Я не рассчитываю на ответ, но он так внимательно на меня смотрит, как будто и впрямь рассчитывает пропорцию.
– Один стакан избавит от боли здесь, – он трогает себя в районе солнечного сплетенья.
Я говорю:
– Ты не понял, Борь. У меня не болит живот.
– Нет, не зивот! Не зивот… – Он морщит лоб, как ученая обезьянка, похоже пытаясь вспомнить какое-то слово, и вдруг лицо его разглаживается. – Душа! Пить ханшин – не болеть душа!
Я выпиваю залпом, до дна – и выхожу на воздух. Закуриваю.
– Дай на затяг, – хрипатый голос Флинта из-за спины. – Или брезгуешь?
Я не оборачиваюсь:
– Флинт, тебя нет.
– Тебя, Циркач, тоже завтра не будет, если не свалишь. Давай, докуривай, чемодан с золотишком бери – и рви когти.
– Сначала отыщу Юнгера.
– Да на хера?! Он же ясно сказал: жену твою уморили.
– Я должен знать, как она умерла. И за нее отомстить.
В который раз за сегодняшний день я представляю себе вонючий клубок обнаженных, распухших тел, в который туго вплетено ее неузнаваемое, безобразное тело.

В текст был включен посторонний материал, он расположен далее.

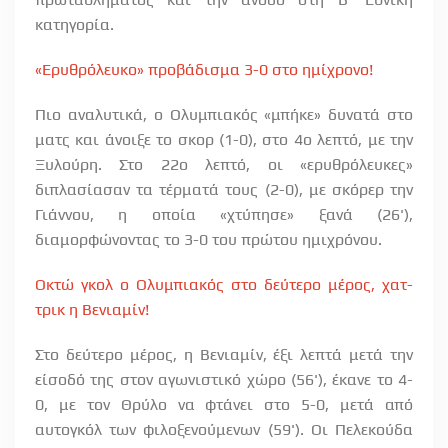
κατηγορία.
«Ερυθρόλευκο» προβάδισμα 3-0 στο ημίχρονο!
Πιο αναλυτικά, ο Ολυμπιακός «μπήκε» δυνατά στο
ματς και άνοιξε το σκορ (1-0), στο 4ο λεπτό, με την
Ξυλούρη. Στο 22ο λεπτό, οι «ερυθρόλευκες»
διπλασίασαν τα τέρματά τους (2-0), με σκόρερ την
Γιάννου, η οποία «χτύπησε» ξανά (26'),
διαμορφώνοντας το 3-0 του πρώτου ημιχρόνου.
Οκτώ γκολ ο Ολυμπιακός στο δεύτερο μέρος, χατ-
τρικ η Βενιαμίν!
Στο δεύτερο μέρος, η Βενιαμίν, έξι λεπτά μετά την
είσοδό της στον αγωνιστικό χώρο (56'), έκανε το 4-
0, με τον Θρύλο να φτάνει στο 5-0, μετά από
αυτογκόλ των φιλοξενούμενων (59'). Οι Πελεκούδα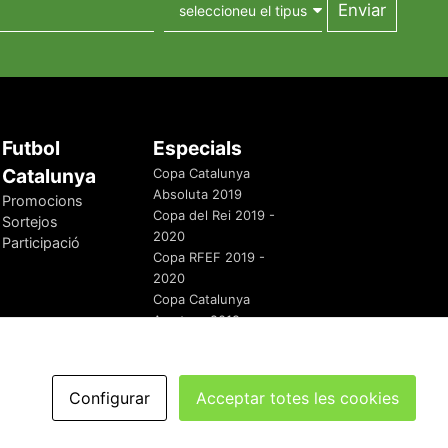
Futbol
Especials
Catalunya
Copa Catalunya
Absoluta 2019
Promocions
Copa del Rei 2019 -
Sortejos
2020
Participació
Copa RFEF 2019 -
2020
Copa Catalunya
Amateur 2019
Configurar
Acceptar totes les cookies
redaccio@futbolcatalunya.com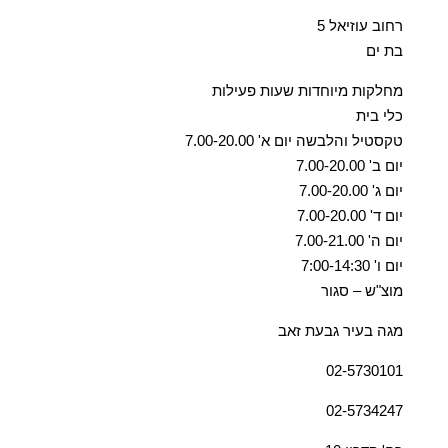
רחוב עוזיאל 5
בת ים
מחלקות מיוחדות שעות פעילות
כלי בית
טקסטיל והלבשה יום א' 7.00-20.00
יום ב' 7.00-20.00
יום ג' 7.00-20.00
יום ד' 7.00-20.00
יום ה' 7.00-21.00
יום ו' 7:00-14:30
מוצ"ש – סגור
מגה בעיר גבעת זאב
02-5730101
02-5734247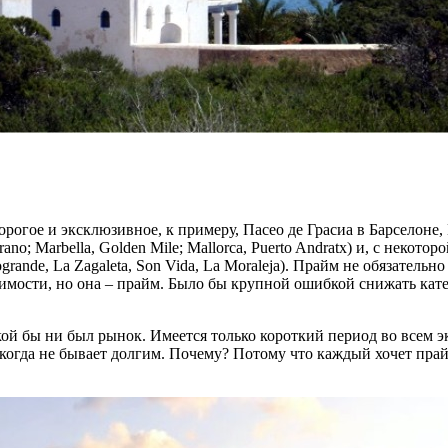
дорогое и эксклюзивное, к примеру, Пасео де Грасиа в Барселон
rrano; Marbella, Golden Mile; Mallorca, Puerto Andratx) и, с неко
rande, La Zagaleta, Son Vida, La Moraleja). Прайм не обязатель
мости, но она – прайм. Было бы крупной ошибкой снижать кат
ой бы ни был рынок. Имеется только короткий период во всем э
когда не бывает долгим. Почему? Потому что каждый хочет прайм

На этот раз картинка кажется привычной и почти выносимой – папаша Бо не обманул, его змеиная водка действует как наркоз.
– Да у тебя, смотрю, большие планы, Циркач.
Флинт проходит через меня насквозь, обдав картофельной сыростью погреба, встает напротив, запихивает в полуистлевший рот пальцы и вдруг свистит. Его свист – как протяжный, низкий звук горна, и на него из тьмы выходит лохматый пес с разорванной глоткой и застывшей оскаленной пастью. Я узнаю его: тот самый Шарик, что околачивался в лазарете и недолюбливал Бойко.
– Собачку вот завел себе, – вор ласково гладит синей рукой окровавленные ошметки шкуры у пса на загривке. – И кличку придумал – Сколл. В день Рагнарёка Сколл должен схавать луну.
Пес запрокидывает окоченевшую морду к полной луне, но вместо воя издает стрекочущее шипение.